Ankara’nın siyaset ve bürokrasinin merkezi olmasının yanı sıra değerli bir ekonomik merkez olduğunu lisana getiren Yılmaz, “Ankara’da üniversiteleri, AR-GE altyapıları, teknoloji merkezleriyle oluşan bu ekosistemin bizim kalkınma, ihracat gayelerimiz açısından da değerini bilmemiz, altını çizmemiz gerekiyor.” formunda konuştu.

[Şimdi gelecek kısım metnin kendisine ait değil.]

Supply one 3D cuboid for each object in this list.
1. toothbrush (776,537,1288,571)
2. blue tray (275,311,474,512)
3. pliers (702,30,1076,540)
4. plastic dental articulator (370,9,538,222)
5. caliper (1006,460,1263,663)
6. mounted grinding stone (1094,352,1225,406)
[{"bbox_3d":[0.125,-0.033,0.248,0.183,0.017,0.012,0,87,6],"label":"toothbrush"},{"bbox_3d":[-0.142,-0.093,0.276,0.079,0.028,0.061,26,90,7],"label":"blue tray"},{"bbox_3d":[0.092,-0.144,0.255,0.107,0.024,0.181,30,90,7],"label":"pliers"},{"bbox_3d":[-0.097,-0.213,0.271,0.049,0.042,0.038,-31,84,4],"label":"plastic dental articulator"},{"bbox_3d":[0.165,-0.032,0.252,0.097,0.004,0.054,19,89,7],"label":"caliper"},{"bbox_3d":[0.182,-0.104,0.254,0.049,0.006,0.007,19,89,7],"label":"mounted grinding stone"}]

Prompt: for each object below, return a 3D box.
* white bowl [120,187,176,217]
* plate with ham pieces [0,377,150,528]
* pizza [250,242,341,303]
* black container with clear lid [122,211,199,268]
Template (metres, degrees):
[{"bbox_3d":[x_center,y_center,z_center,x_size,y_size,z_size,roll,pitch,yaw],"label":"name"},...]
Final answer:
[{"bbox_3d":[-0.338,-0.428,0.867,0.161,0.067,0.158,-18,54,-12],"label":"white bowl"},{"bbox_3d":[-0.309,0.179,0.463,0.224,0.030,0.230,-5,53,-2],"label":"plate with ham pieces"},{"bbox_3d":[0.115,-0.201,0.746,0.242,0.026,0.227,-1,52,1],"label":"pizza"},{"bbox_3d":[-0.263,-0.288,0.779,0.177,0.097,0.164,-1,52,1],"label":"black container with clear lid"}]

Tesisin tamamlandığında 600 bireye istihdam sunacağı bilgisini veren Yılmaz, iktisadın, kalkınmanın, gelişmenin en temel ögesinin ve gayesinin insan olduğunu, tesisin insanların hayatında, refahında bir artışa yol açacağını ve genç mühendisler için uygun çalışma ortamı sağlayacağını söyledi.
Törene, KKTC Başbakanı Ünal Üstel, Sanayi ve Teknoloji Bakanı Mehmet Fatih Kacır, TBMM Sanayi, Ticaret, Güç, Olağan Kaynaklar, Bilgi ve Teknoloji Kurulu Lideri Mustafa Varank, Ankara Valisi Vasip Şahin ve Kontrolmatik Teknoloji İdare Heyeti Lideri Sami Aslanhan da katıldı.
Konuşmanın akabinde Aslanhan, Yılmaz’a, Prizmatik Lityum-Demir Fosfat Pil Hücresi ikram etti.
Daha sonra Yılmaz ve beraberindekiler, üretim tesisini gezdi, yetkililerden bilgi aldı.